• REQUIRED ACTION: Every record is to be printed exactly as written, and any picture in it is skipped.

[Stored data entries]
◆ ◆ ◆
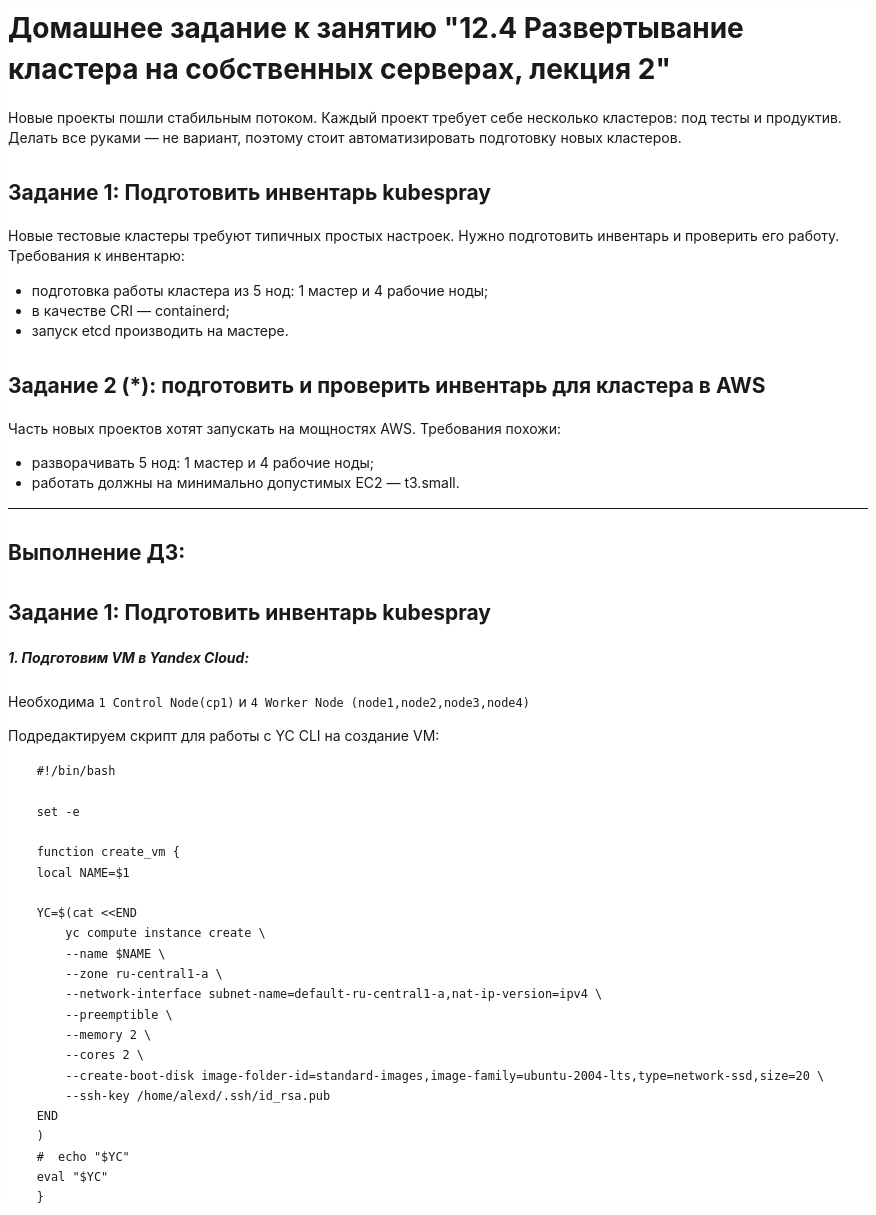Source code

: # Домашнее задание к занятию "12.4 Развертывание кластера на собственных серверах, лекция 2"
Новые проекты пошли стабильным потоком. Каждый проект требует себе несколько кластеров: под тесты и продуктив. Делать все руками — не вариант, поэтому стоит автоматизировать подготовку новых кластеров.

## Задание 1: Подготовить инвентарь kubespray
Новые тестовые кластеры требуют типичных простых настроек. Нужно подготовить инвентарь и проверить его работу. Требования к инвентарю:
* подготовка работы кластера из 5 нод: 1 мастер и 4 рабочие ноды;
* в качестве CRI — containerd;
* запуск etcd производить на мастере.

## Задание 2 (*): подготовить и проверить инвентарь для кластера в AWS
Часть новых проектов хотят запускать на мощностях AWS. Требования похожи:
* разворачивать 5 нод: 1 мастер и 4 рабочие ноды;
* работать должны на минимально допустимых EC2 — t3.small.

___
## Выполнение ДЗ:
## Задание 1: Подготовить инвентарь kubespray

##### 1. Подготовим VM в Yandex Cloud:

Необходима `1 Control Node(cp1)` и `4 Worker Node (node1,node2,node3,node4)`

Подредактируем скрипт для работы с YC CLI на создание VM:

        #!/bin/bash

        set -e

        function create_vm {
        local NAME=$1

        YC=$(cat <<END
            yc compute instance create \
            --name $NAME \
            --zone ru-central1-a \
            --network-interface subnet-name=default-ru-central1-a,nat-ip-version=ipv4 \
            --preemptible \
            --memory 2 \
            --cores 2 \
            --create-boot-disk image-folder-id=standard-images,image-family=ubuntu-2004-lts,type=network-ssd,size=20 \
            --ssh-key /home/alexd/.ssh/id_rsa.pub
        END
        )
        #  echo "$YC"
        eval "$YC"
        }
◆ ◆ ◆
• RESPONSE:
Source code

: # Домашнее задание к занятию "12.4 Развертывание кластера на собственных серверах, лекция 2"
Новые проекты пошли стабильным потоком. Каждый проект требует себе несколько кластеров: под тесты и продуктив. Делать все руками — не вариант, поэтому стоит автоматизировать подготовку новых кластеров.

## Задание 1: Подготовить инвентарь kubespray
Новые тестовые кластеры требуют типичных простых настроек. Нужно подготовить инвентарь и проверить его работу. Требования к инвентарю:
* подготовка работы кластера из 5 нод: 1 мастер и 4 рабочие ноды;
* в качестве CRI — containerd;
* запуск etcd производить на мастере.

## Задание 2 (*): подготовить и проверить инвентарь для кластера в AWS
Часть новых проектов хотят запускать на мощностях AWS. Требования похожи:
* разворачивать 5 нод: 1 мастер и 4 рабочие ноды;
* работать должны на минимально допустимых EC2 — t3.small.

___
## Выполнение ДЗ:
## Задание 1: Подготовить инвентарь kubespray

##### 1. Подготовим VM в Yandex Cloud:

Необходима `1 Control Node(cp1)` и `4 Worker Node (node1,node2,node3,node4)`

Подредактируем скрипт для работы с YC CLI на создание VM:

        #!/bin/bash

        set -e

        function create_vm {
        local NAME=$1

        YC=$(cat <<END
            yc compute instance create \
            --name $NAME \
            --zone ru-central1-a \
            --network-interface subnet-name=default-ru-central1-a,nat-ip-version=ipv4 \
            --preemptible \
            --memory 2 \
            --cores 2 \
            --create-boot-disk image-folder-id=standard-images,image-family=ubuntu-2004-lts,type=network-ssd,size=20 \
            --ssh-key /home/alexd/.ssh/id_rsa.pub
        END
        )
        #  echo "$YC"
        eval "$YC"
        }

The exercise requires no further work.